Written By: James West
April 14, 2014
The $1.8 billion fine Steve Cohen agreed to pay to keep his corpulent white butt out of the pokey, far from exonerating the wily ringleader of the world’s most valuable convicted ring of inside traders, demonstrates in no uncertain terms just how thorough the evidence against Cohen must be. Even for a big guy with deep pockets such as him, thats going to take some serious scrambling to hand over.
But what is most disgusting about the amount of the bribe Cohen is paying to regulators is that this travesty of justice is happening in the public light. And where is the outrage?
While those unaffected by the growing tendency of U.S. courts to convict employees while their employers pay fines shrug and carry on, the reality unfolds that this is the essence of corruption in the world’s largest economy. The implications of the trend should not be discounted.
We are programmed by media and education – which is in reality just a form of curated media intake – to seek a certain standard of living, observe certain standards of behavior, and toil diligently in pursuit of those goals.
The justice system, and as a precursor to that, the education system, establishes and manages certain expectations from us. We are taught and expect that the opportunities and resources in the world at large are available to all through competitive processes, where the rules and laws maintain a uniformly fair environment for the pursuit of those goals.
When individuals or the corporate entities that ultimately controlled by a group of individuals obtain advantage in the pursuit of economic goals by subverting those rules, we expect them to be caught and
punished for breaking the laws of society.
That is the essence of a just society.
When perpetrators like Steve Cohen are able to subvert the rules and realize massive success in the attainment of wealth, and when that wealth is then used to purchase exception to criminal due process, our expectations are shattered. We begin to perceive that the rules are applied to the general population by the governing class of elected officials, in whom we place out trust to administer the justice herein described, unevenly. For those who have attained sufficient wealth to buy their way out of criminal prosecution, we observe a dual standard application of the rules, which renders the popular opinion of the democratic system “unfair” and “corrupt”.
What this society has become, by definition, is a tyranny, or in the case of a group of rulers who are a minority, and that control the resources and laws of a country, an oligarchy.
The implications in the long term for such a dual standard of justice while at the same time pretending to be a society that applies justice uniformly is, at heart, a betrayal of the American spirit in the most profound way. It was precisely this oligarchy that existed in the form of the monarchy of Britain that the pilgrims of 17th century America sought to escape.
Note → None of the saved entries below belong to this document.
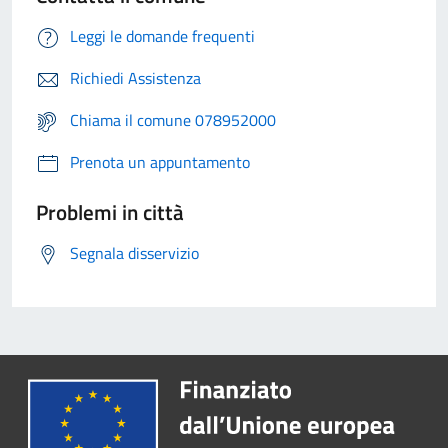
Leggi le domande frequenti
Richiedi Assistenza
Chiama il comune 078952000
Prenota un appuntamento
Problemi in città
Segnala disservizio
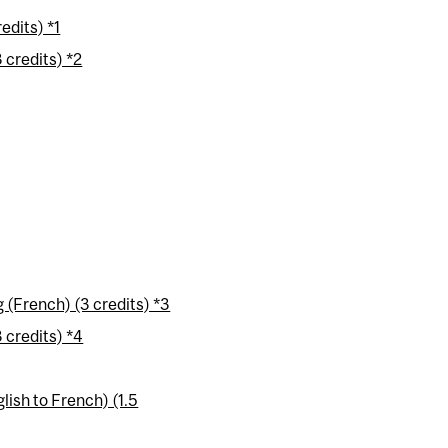
edits) *1
 credits) *2
(French) (3 credits) *3
 credits) *4
ish to French) (1.5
The nation’s own constitution is designed to provide the blueprint and mechanism for the prevention of just such a condition as oligarchy.
The failure to convict lawbreakers who are by virtue of their wealth, members of the elite oligarchical class is irrefutable evidence that such an oligarchy prevails, and that the democracy that is portrayed in this country’s media and educational institutions, is in fact, a farce. Worse, when ‘democracy’ is invoked as the legitimate mandate by which oligarchs lay claim to their continuing right to govern, we the people know, beyond doubt, that we are the subjects of an oligarchy that has usurped democratic principles.
These are the conditions, by history’s own lesson, that are the precursors to a revolution and popular uprising. When the only crime is getting caught, and then the crime itself found negotiable, the entire population is highly incentivized to cheat in every endeavour.